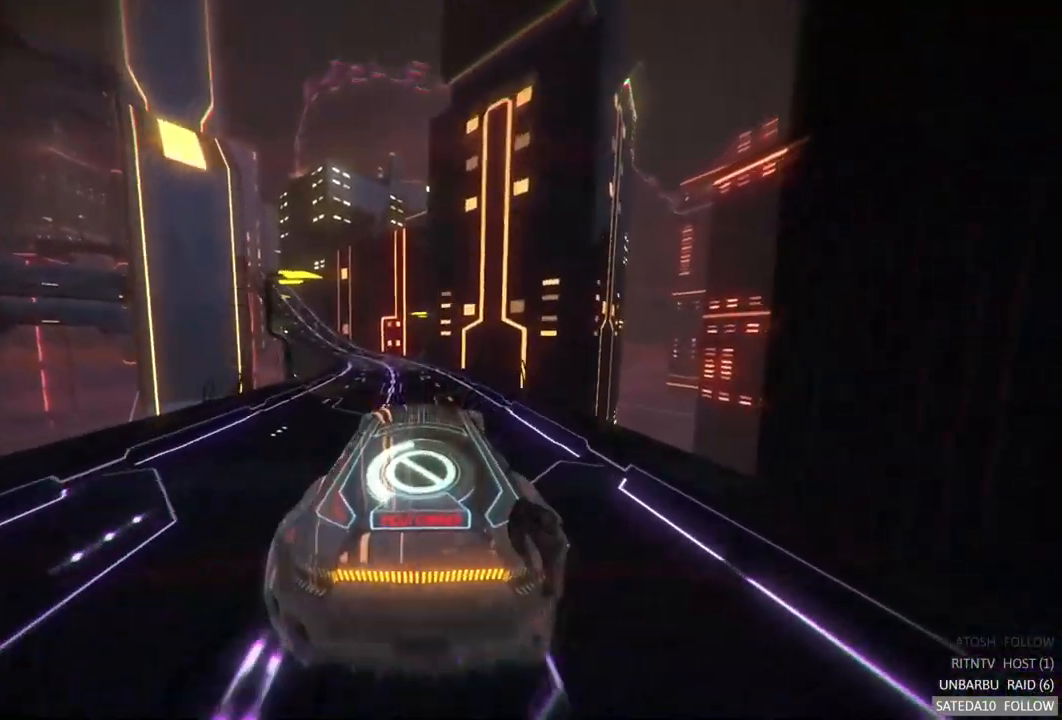
Gameplay with a controller (Xbox layout); each line is a JSON object with the inputs held at the frame after it. "events" lists button and stick changes between this image and that frame as [ms after this image, input, new state], when the widget could be followed in between. Not read: L3 R3 X.
{"buttons": ["R2"], "left_stick": "left", "right_stick": "center", "events": [[350, "left_stick", "left"]]}
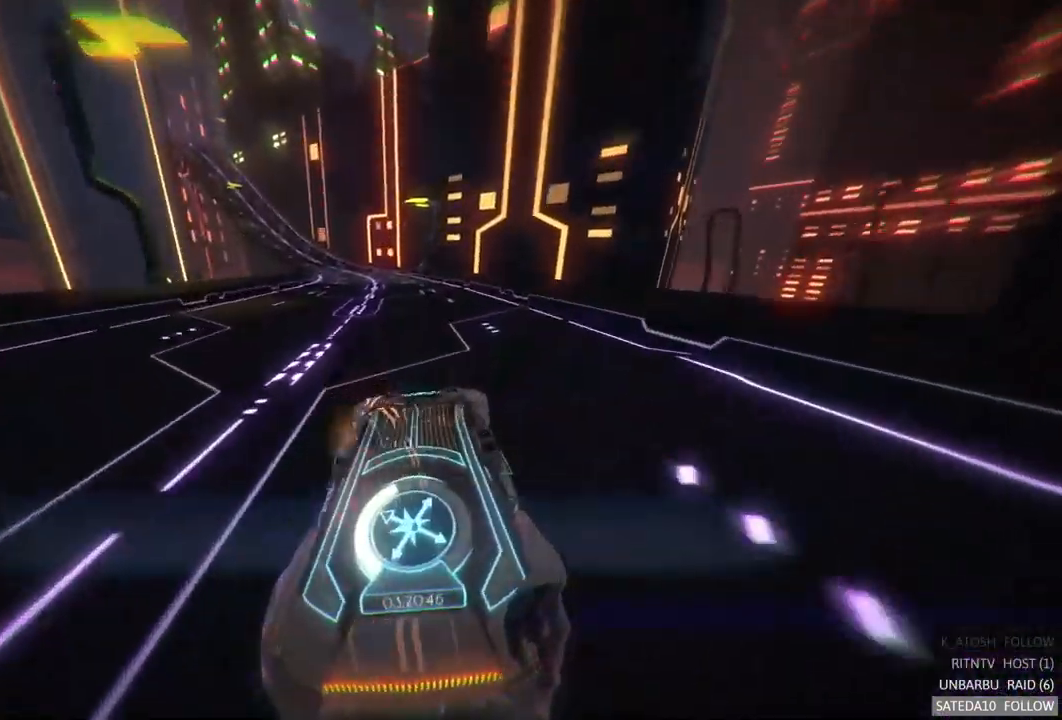
{"buttons": ["R2"], "left_stick": "center", "right_stick": "center", "events": [[117, "left_stick", "center"]]}
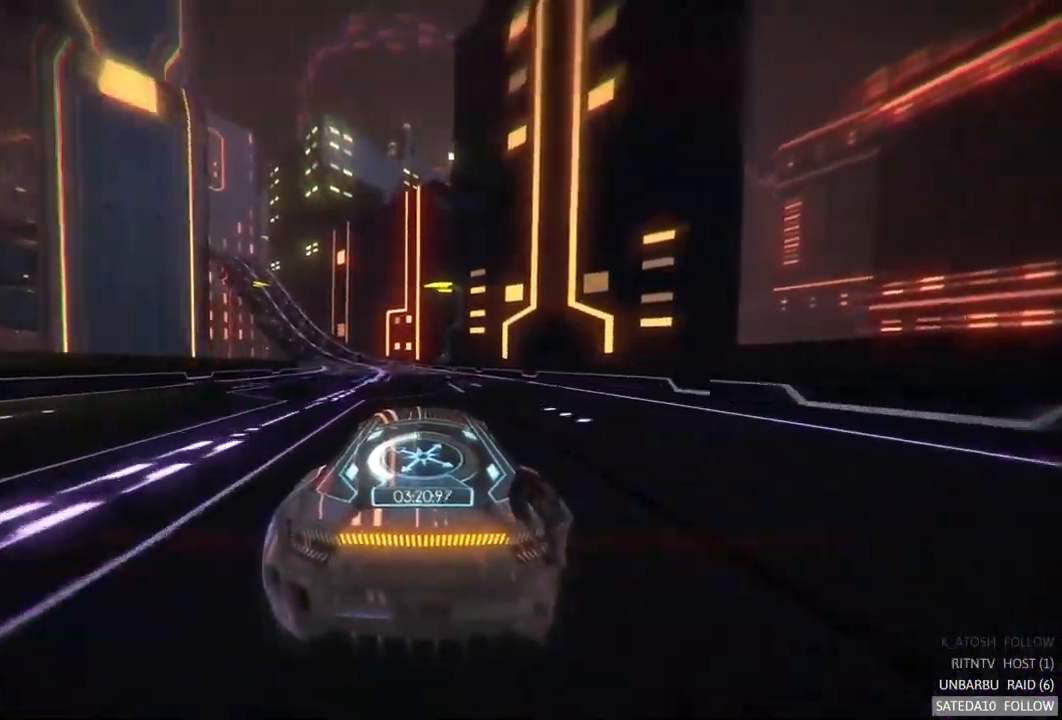
{"buttons": ["A", "R2"], "left_stick": "center", "right_stick": "center", "events": [[167, "left_stick", "left"], [367, "left_stick", "center"], [400, "A", "down"]]}
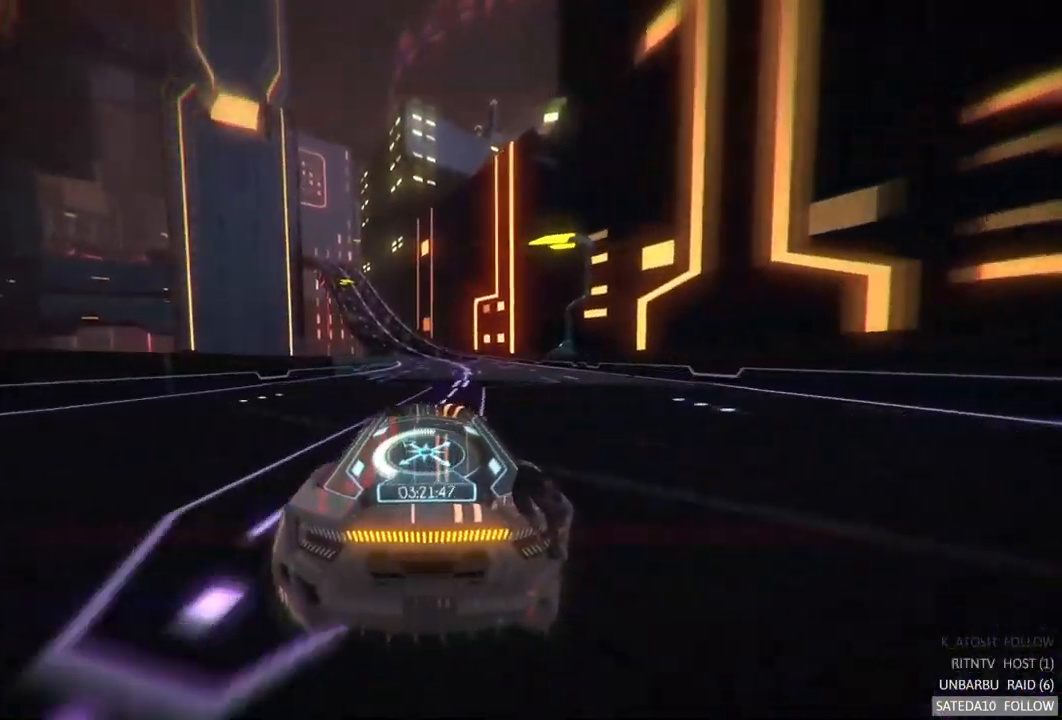
{"buttons": ["A", "R2"], "left_stick": "center", "right_stick": "center", "events": []}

————————

* **Exercise instructions**: Restate all of the material word for word, leaving every picture out.

* **Solution to this exercise**:
Gameplay with a controller (Xbox layout); each line is a JSON object with the inputs held at the frame after it. "events" lists button and stick changes between this image and that frame as [ms after this image, input, new state], when the widget could be followed in between. Not read: L3 R3 X.
{"buttons": ["R2"], "left_stick": "left", "right_stick": "center", "events": [[350, "left_stick", "left"]]}
{"buttons": ["R2"], "left_stick": "center", "right_stick": "center", "events": [[117, "left_stick", "center"]]}
{"buttons": ["A", "R2"], "left_stick": "center", "right_stick": "center", "events": [[167, "left_stick", "left"], [367, "left_stick", "center"], [400, "A", "down"]]}
{"buttons": ["A", "R2"], "left_stick": "center", "right_stick": "center", "events": []}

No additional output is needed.